In an unusual move, a major creditor of the defunct Bibelot book chain has asked a U.S. bankruptcy judge to appoint a trustee to oversee the personal bankruptcy cases of the chain's owners.
A trustee would protect the creditors because the owners, Brian D. and Elizabeth G. Weese, have always intended "to prevent [their creditors] from reaching the assets that were fraudulently conveyed" to an offshore trust, according to papers filed this week by Bank of America in U.S. Bankruptcy Court in Baltimore.
The bank, which is owed $15.5 million by the Weeses, argued in the filing that the couple shouldn't administer their own bankruptcy estates while they fight lawsuits to keep millions of dollars they transferred to an offshore trust in the Cook Islands in the South Pacific.

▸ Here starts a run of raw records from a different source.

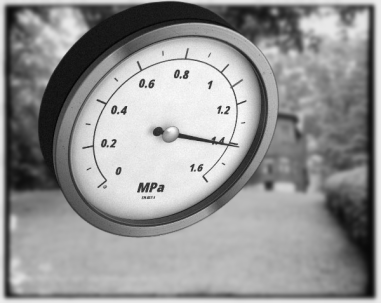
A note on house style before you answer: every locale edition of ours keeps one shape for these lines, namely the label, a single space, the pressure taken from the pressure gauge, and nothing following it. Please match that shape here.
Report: 1.4 MPa
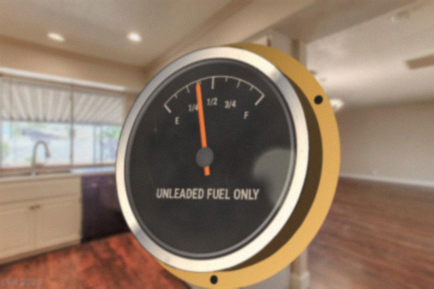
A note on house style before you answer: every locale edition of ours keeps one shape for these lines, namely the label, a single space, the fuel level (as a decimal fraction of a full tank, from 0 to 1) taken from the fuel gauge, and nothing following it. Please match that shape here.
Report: 0.375
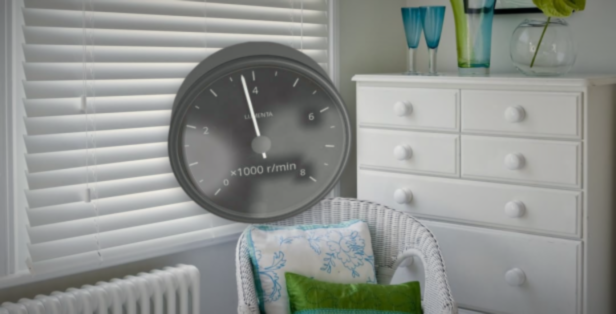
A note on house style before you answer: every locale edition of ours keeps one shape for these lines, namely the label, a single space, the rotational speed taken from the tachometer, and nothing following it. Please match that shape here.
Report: 3750 rpm
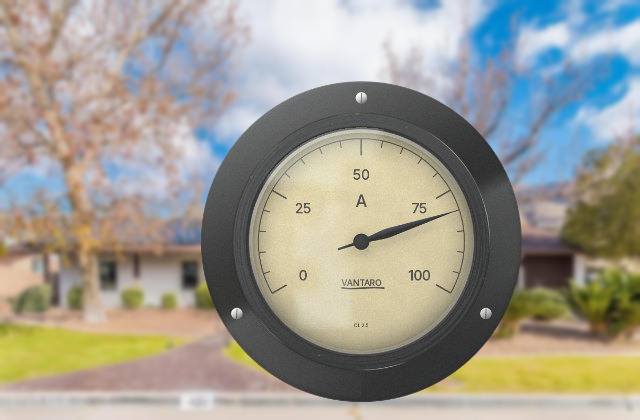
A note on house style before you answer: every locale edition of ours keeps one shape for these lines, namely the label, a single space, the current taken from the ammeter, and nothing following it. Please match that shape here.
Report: 80 A
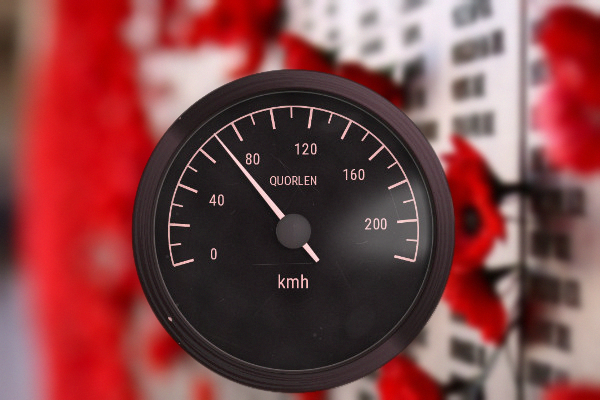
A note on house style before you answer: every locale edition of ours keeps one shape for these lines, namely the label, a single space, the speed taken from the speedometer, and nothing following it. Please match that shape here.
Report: 70 km/h
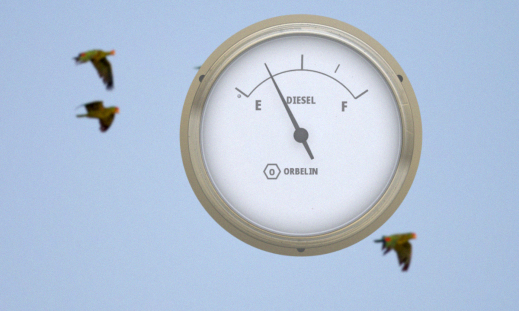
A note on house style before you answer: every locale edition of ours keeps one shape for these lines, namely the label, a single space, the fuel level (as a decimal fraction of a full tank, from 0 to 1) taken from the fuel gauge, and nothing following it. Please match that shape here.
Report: 0.25
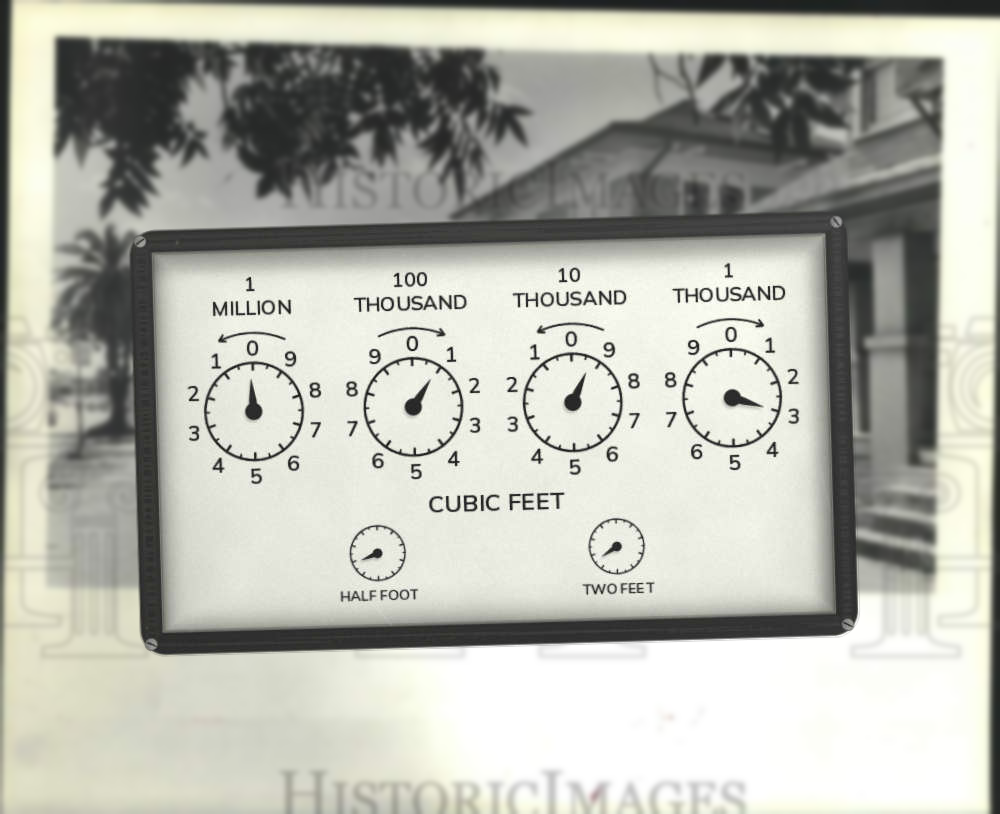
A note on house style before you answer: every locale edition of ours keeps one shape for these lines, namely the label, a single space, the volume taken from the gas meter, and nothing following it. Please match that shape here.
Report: 9300 ft³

Bibelot filed for bankruptcy in March 2001 with more than $20 million in debt - most of it owed to Bank of America. The bank had given the bookstore chain a $17 million loan that was personally guaranteed by Elizabeth Weese, who had a net worth of $41 million at the time.
The company received the Bank of America loan in May 1999 but defaulted about a year later. When Bank of America tried to collect, it discovered the Weeses had shifted more than $20 million to a Cook Islands trust several months before the chain declared bankruptcy, lawsuits against them alleged.

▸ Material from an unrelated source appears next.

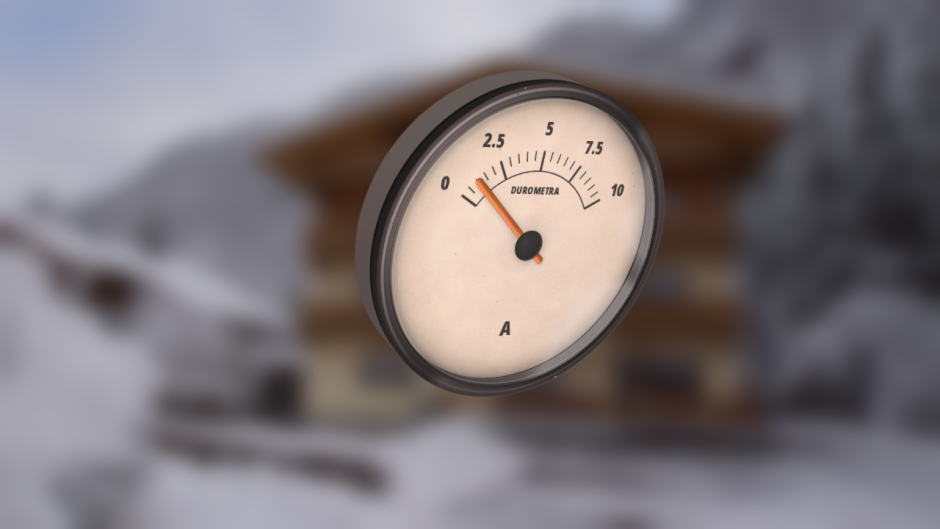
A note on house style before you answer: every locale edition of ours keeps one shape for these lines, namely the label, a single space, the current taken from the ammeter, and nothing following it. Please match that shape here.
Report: 1 A
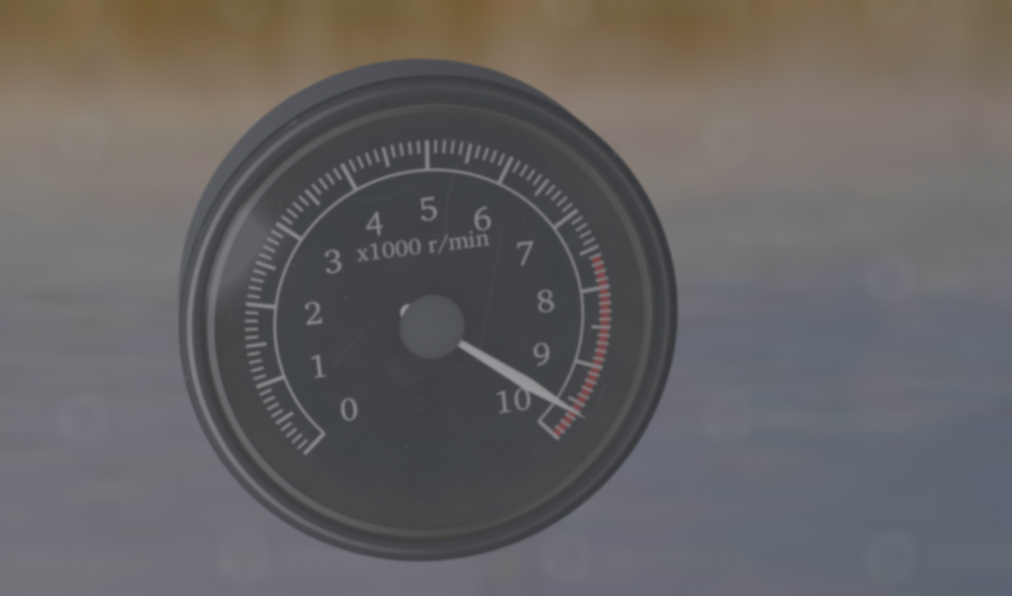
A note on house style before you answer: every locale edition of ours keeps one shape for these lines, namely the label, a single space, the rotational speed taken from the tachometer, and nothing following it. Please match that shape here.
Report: 9600 rpm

The creditors filed involuntary bankruptcy petitions against the Weeses last fall. The couple filed their own voluntary bankruptcy petitions under Chapter 11 in January, and the bankruptcy judge consolidated the cases later that month.

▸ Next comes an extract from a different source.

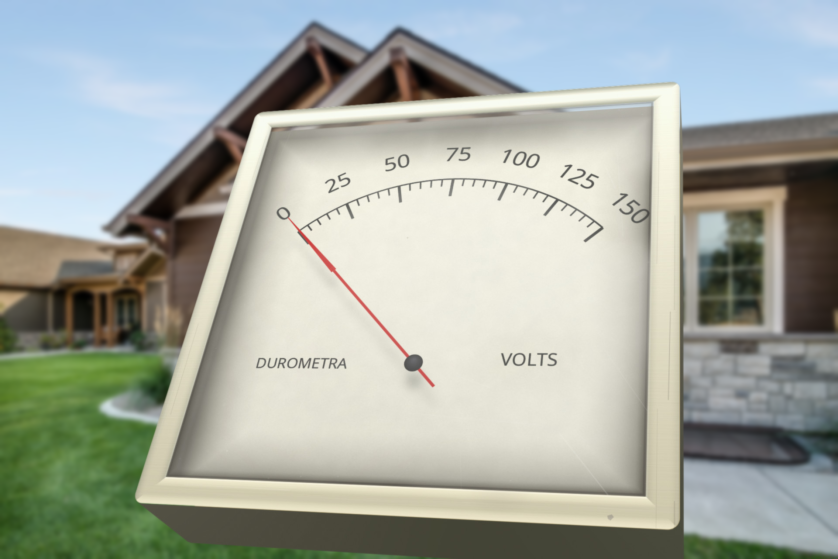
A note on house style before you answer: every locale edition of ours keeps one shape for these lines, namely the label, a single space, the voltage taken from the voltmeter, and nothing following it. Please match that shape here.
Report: 0 V
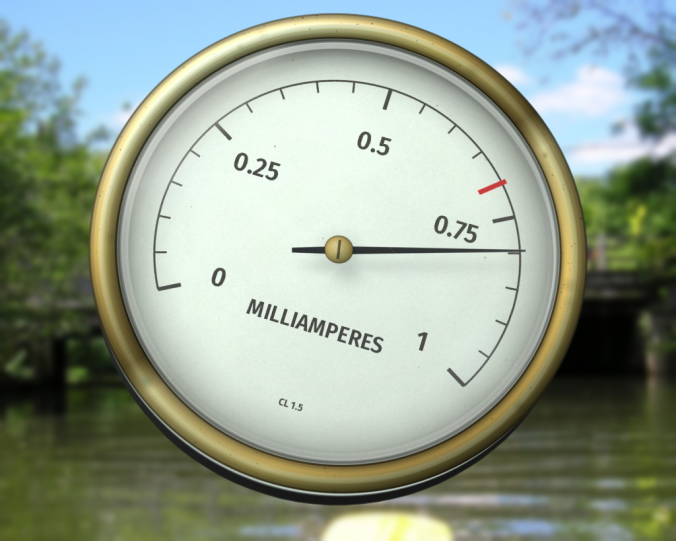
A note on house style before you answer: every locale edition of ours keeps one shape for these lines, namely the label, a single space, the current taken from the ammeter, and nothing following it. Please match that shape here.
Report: 0.8 mA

Appointing a trustee in a Chapter 11 case is an exception rather than a rule, said Charles Shafer, a law professor at the University of Baltimore School of Law.
"The norm in a Chapter 11 is for the debtor to stay in control of the property and come up with a plan" that will pay off the creditors, Shafer said. The statute allows for a trustee appointment only if there's fraud, dishonesty, incompetence, or gross mismanagement, he said.
"One of the things that the debtor [in Chapter 11] is supposed to do is reverse fraudulent conveyances," added Shafer. The Weeses are accused of fraudulently conveying assets to the Cook Islands trust.
An attorney for the Weeses did not return a phone call seeking comment. Lawyers for Bank of America declined to comment.
Bibelot opened its first store in Pikesville in 1995 and grew to operate four stores in the Baltimore metropolitan area. But the independent bookstore chain stumbled and, by 1999, faced increased competition from national chains.
Other creditors include Allfirst Bank, Community Banks NA and MART Ltd., which are collectively owed approximately $10 million, the filing said.
Bank of America also has lawsuits pending in Baltimore County Circuit Court and in the Cook Islands, and has received injunctions in both venues that bar the Weeses from moving the funds.
The Baltimore County case is scheduled for trial May 13, though attorneys may seek to extend the start date. The Cook Islands lawsuit is expected to go to trial in the fall.